Independentemente de notas paratextuais, que devem ser tomadas com
cuidado na recepção do texto propriamente dito, não nos parece que
ele possa ser lido à luz desse género, e muito menos da forma como
ele tem sido experimentado e construído brilhantemente nos últimos
anos. Afinal, o foco aqui não
é a vida de Penim Loureiro no mais pleno “pacto autobiográfico”.
É da prerrogativa do autor munir-se de argumentos – sendo o da
“experiência pessoal” um dos mais repetidos – para arrastar o
texto para um território determinado, mas é o da leitura crítica
interrogar o texto, em busca dessas mesmas inscrições. E a nosso
ver, essa em particular é problemática e nada clara em Cidade
suspensa. Seja como for, numa fotografia final, o “eu” que
narra, que até ali jamais havia sido nomeado ou identificado de
alguma forma, surge na fotografia, por inferência, já que o nome
“Penim” aparece associado a uma personagem que não víramos
antes. E um perfil, mais tarde, coincide com o do autor empírico.

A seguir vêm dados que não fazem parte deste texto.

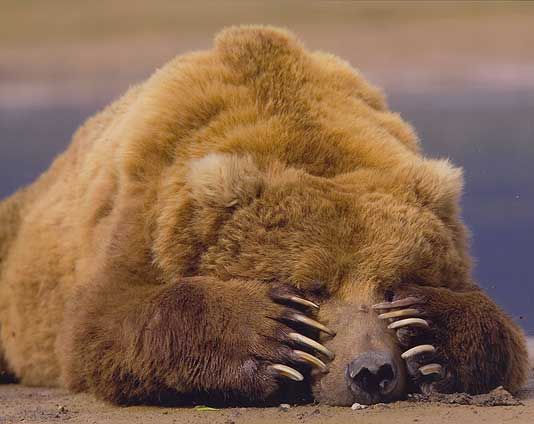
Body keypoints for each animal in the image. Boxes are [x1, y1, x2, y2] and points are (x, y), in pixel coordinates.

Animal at [0, 24, 528, 406]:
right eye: (314, 287)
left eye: (393, 283)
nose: (372, 371)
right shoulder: (142, 208)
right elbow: (100, 322)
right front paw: (273, 334)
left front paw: (428, 333)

Caberá ao leitor fazer uma associação então entre o narrador e o
autor do próprio livro, ainda que nada mais nos permita falar de
autobiografia propriamente dita.
Regressando
à questão inicial, está fora de questão fazer aqui um historial,
com factos e ponderação, sobre a (acabada de baptizar) “Geração
1980”, a que o autor pertencerá. De facto, nessa época, com
experiências falhadas de uma emergência moderna (Visão)

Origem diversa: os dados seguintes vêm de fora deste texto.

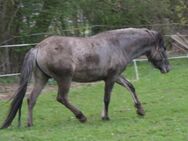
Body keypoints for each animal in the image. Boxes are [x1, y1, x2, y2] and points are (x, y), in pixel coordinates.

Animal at [0, 27, 170, 129]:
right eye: (163, 48)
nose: (168, 68)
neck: (118, 45)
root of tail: (38, 48)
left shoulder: (116, 76)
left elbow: (131, 87)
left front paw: (140, 110)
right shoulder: (111, 78)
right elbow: (107, 98)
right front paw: (105, 116)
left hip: (42, 78)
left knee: (31, 99)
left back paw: (30, 124)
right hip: (64, 79)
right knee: (62, 98)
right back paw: (81, 116)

e com um espaço quase minúsculo na Tintin
para autores portugueses (duas páginas no caderno a preto-e-branco –
mas sendo uma das suas histórias, de seis páginas, uma das que mais
impressionou este vosso leitor, na sua infância), um irregular
espaço na Se7e, entre
outros títulos, a vida em fanzines (“clássicos”, já que as
opções de impressão e circulação não eram de todo as mesmas dos
nossos dias) era a única garantida, mas que pautaria igualmente uma
recepção cada vez mais diminuta. A forma como se tem anunciado este
“regresso” tem sido um tanto ou quanto hiperbolizada, a nosso
ver, mas essa é também a estratégia da publicidade.
As
estratégias de Penim Loureiro têm aqui um sabor relativamente
nostálgico, já que em larga medida há uma forte influência do
Loustal daquela época. Menos na figuração, como é evidente, mas
clara na vinhetas-não-dinâmicas, no uso de legendas corridas
associadas a cada uma, nalgumas opções cromáticas e até, se
quisermos, nalguns temas e paisagens recorrentes. A figuração,
essa, é menos estilizada do que o autor francês, e procura uma
espécie de naturalismo pouco refinado, espontâneo, cru, como que
saído de um bloco de desenho de esboços feitos ao vivo, no momento,
antes que as sombras se dissipassem, sempre contribuindo para aquele
tom diarístico aventado acima. As linhas são finíssimas aqui, e
enclausuradas num filamento grosso e negro ali, incutindo às figuras
uma espécie de hieratização plastificada. Em todas estas
características, Loureiro unir-se-á a um grupo relativamente
alargado e transgeracional que tanto abarcaria Pedro Morais e os
irmãos Colombo (da mesma geração) como Filipe Abranches, António
Jorge Gonçalves e Diniz Conefrey (da geração imediatamente a
seguir), se bem que estes dariam continuidade a experiências visuais
que os tornariam cada vez mais expressivos, idiossincráticos e até
experimentais. Mas haverá outras sombras de influência, claro, que
não importa tanto identificar – a queda onírica do
Penim-personagem na cidade suspensa lembra por demais a icónica
queda original de John Difool – e afinidades criativas a
cartografar – uma leitura paralela entre Cidade suspensa
e Ana,
de Nuno Artur Silva e AJ Gonçalves, decerto que revelaria um
qualquer imaginário comum de uma hipotética Lisboa passada pelos
filtros de Moebius, Cadelo e Caza, entre outros - como a compreender
que se há suspensão, sê-lo-á precisamente numa teia sólida.
Nota
final: agradecimentos ao editor, pela oferta do livro.